Adossée à une forte expertise développée depuis des décennies dans le domaine de l’industrie pharmaceutique et forte de structures crédibles en matière de contrôle et de gestion du médicament (Direction de la pharmacie et du médicament – DPM), laboratoire national du contrôle de médicaments et laboratoire Niveau 3 hébergé par l’Institut Pasteur de Tunis), la Tunisie a cru, peut-être naïvement, disposer de tous les atouts pour être le siège de l’Agence africaine du médicament (AAM).

Malheureusement, le comité technique relevant de l’Union africaine chargé d’étudier les dossiers des candidatures était d’un autre avis. Il a retenu in fine le Rwanda pour héberger le siège de cette nouvelle institution panafricaine.

Abou SARRA

Pour l’histoire, il a fallu quatre tours pour que le Rwanda l’emporte contre l’Algérie placée en deuxième position. La Tunisie n’était que troisième, mais devançant le reste des candidats à savoir le Maroc, l’Egypte, le Zimbabwe, l’Ouganda et la Tanzanie.

Les résultats ont été annoncés par le Conseil exécutif de l’Union africaine qui réunit les ministres des Affaires étrangères, lors de sa 41ème session qui s’est tenue le 16 juillet 2022 à Lusaka (capitale de la Zambie).

Interpellés sur les raisons et facteurs qui ont desservi la candidature de la Tunisie, experts et anciens diplomates en Afrique en ont cité trois.

Le premier porte sur le dilettantisme de la délégation tunisienne qui a négocié la candidature de la Tunisie. Pour les diplomates interrogés, les membres de cette délégation ont sous-estimé l’argumentaire des autres candidats. Ils ont pensé que l’AAM serait implantée dans le pays qui a le système de gestion et de contrôle du médicament le plus efficace. Or, cela n’a pas été le cas.

* _Données enregistrées_:
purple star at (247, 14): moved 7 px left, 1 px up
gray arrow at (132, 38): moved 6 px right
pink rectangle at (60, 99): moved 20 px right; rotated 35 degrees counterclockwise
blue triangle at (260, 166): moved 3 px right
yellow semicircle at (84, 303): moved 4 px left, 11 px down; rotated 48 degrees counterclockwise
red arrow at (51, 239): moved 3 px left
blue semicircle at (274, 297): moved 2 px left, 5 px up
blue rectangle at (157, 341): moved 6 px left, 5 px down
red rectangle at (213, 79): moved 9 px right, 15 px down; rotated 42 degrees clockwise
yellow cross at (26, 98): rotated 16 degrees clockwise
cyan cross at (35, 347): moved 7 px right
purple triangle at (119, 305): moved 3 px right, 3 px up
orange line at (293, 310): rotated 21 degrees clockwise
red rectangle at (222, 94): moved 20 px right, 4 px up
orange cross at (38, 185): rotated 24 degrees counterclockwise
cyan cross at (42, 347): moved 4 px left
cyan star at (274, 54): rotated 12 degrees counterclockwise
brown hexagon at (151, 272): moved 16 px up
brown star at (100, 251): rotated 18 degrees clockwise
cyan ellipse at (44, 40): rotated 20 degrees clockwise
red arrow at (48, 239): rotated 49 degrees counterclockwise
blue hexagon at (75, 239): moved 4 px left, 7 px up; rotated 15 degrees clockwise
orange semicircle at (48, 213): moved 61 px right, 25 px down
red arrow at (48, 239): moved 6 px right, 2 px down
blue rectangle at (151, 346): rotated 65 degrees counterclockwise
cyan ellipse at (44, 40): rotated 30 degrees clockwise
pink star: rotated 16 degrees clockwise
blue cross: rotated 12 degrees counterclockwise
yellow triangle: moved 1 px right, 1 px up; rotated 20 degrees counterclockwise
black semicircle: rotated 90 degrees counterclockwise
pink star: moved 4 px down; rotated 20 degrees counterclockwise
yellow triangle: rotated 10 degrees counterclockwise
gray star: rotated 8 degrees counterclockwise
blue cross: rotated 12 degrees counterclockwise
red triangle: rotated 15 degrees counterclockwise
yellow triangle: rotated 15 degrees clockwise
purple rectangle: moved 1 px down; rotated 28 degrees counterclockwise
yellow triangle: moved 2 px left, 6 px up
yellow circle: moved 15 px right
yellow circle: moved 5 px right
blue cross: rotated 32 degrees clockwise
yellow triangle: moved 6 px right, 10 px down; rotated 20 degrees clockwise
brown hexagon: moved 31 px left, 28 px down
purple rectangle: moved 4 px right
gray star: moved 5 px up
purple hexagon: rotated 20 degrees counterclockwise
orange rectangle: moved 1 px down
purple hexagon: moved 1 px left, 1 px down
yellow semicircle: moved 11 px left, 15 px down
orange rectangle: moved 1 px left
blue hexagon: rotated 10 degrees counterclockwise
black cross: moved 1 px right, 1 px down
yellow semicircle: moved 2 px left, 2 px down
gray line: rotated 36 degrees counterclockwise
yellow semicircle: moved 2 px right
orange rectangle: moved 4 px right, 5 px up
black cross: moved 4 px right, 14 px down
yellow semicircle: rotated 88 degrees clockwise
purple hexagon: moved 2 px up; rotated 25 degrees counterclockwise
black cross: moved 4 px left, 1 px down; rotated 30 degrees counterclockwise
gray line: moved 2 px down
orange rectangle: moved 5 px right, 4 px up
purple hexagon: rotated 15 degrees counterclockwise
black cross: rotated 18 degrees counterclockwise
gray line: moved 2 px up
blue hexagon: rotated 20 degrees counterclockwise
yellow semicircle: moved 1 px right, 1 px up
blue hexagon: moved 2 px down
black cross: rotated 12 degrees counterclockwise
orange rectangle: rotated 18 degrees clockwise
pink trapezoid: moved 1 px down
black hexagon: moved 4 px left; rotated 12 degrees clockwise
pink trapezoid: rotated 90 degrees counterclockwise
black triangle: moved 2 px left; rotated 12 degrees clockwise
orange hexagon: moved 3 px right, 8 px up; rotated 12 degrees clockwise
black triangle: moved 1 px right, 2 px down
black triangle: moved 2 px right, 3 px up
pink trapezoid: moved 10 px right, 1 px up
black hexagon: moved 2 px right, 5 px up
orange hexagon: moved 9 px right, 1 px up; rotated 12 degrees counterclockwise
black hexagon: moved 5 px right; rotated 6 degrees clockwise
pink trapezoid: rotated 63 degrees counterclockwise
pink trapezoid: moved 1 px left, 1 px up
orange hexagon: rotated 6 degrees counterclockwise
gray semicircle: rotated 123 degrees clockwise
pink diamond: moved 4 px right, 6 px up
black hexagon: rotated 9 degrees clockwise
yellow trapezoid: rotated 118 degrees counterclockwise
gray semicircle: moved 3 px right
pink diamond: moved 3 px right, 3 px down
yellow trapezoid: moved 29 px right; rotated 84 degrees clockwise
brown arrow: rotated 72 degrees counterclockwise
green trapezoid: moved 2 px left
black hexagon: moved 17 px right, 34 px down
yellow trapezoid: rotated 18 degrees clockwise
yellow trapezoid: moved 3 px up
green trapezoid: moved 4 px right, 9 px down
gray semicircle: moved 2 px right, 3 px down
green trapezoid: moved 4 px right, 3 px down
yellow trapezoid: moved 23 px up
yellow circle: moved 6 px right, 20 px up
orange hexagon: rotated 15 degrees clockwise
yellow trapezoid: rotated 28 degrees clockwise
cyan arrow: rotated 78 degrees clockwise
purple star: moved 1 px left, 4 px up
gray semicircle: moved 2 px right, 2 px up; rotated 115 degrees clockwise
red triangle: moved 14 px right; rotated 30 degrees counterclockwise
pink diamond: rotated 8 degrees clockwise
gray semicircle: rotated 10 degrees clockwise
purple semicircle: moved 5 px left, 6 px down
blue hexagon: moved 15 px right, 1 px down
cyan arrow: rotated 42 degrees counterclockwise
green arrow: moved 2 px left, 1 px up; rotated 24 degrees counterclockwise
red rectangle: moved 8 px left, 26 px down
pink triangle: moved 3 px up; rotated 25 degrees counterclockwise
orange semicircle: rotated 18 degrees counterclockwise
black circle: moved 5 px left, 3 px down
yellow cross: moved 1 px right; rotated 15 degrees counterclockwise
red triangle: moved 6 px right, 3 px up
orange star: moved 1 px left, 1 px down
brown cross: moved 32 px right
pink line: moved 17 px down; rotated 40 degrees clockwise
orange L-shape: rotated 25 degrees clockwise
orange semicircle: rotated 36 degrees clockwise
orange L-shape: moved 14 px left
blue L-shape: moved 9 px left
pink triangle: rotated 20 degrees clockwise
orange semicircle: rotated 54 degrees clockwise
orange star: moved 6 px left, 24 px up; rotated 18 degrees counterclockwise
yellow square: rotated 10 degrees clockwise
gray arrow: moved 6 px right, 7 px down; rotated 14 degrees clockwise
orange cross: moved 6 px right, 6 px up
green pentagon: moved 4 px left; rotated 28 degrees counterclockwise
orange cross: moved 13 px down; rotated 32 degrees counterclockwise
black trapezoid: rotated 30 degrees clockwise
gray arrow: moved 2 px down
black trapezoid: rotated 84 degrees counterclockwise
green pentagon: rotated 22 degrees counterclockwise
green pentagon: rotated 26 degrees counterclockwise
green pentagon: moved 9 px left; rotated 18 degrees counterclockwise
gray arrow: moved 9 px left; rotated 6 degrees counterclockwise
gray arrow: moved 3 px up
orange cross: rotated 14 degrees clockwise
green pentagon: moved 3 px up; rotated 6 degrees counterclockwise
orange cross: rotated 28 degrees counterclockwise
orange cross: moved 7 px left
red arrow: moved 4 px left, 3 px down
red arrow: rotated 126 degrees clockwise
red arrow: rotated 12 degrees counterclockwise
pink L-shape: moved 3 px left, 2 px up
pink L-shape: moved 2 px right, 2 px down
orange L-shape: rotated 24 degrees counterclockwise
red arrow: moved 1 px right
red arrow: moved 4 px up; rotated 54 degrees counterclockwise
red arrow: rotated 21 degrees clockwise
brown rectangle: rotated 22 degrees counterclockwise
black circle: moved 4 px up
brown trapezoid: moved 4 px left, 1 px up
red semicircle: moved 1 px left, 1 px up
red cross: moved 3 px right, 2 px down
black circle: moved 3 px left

* _Travail à faire_:
(a) D'après le texte sur l'Agence africaine du médicament, quel pays a terminé en deuxième position derrière le Rwanda ?
(b) Recopiez le passage du texte sur l'Agence africaine du médicament compris entre « Adossée à une » et « nouvelle institution panafricaine. », ces deux segments inclus.

* _Liste des réponses_:
(a) L'Algérie.

(b)
Adossée à une forte expertise développée depuis des décennies dans le domaine de l’industrie pharmaceutique et forte de structures crédibles en matière de contrôle et de gestion du médicament (Direction de la pharmacie et du médicament – DPM), laboratoire national du contrôle de médicaments et laboratoire Niveau 3 hébergé par l’Institut Pasteur de Tunis), la Tunisie a cru, peut-être naïvement, disposer de tous les atouts pour être le siège de l’Agence africaine du médicament (AAM).

Malheureusement, le comité technique relevant de l’Union africaine chargé d’étudier les dossiers des candidatures était d’un autre avis. Il a retenu in fine le Rwanda pour héberger le siège de cette nouvelle institution panafricaine.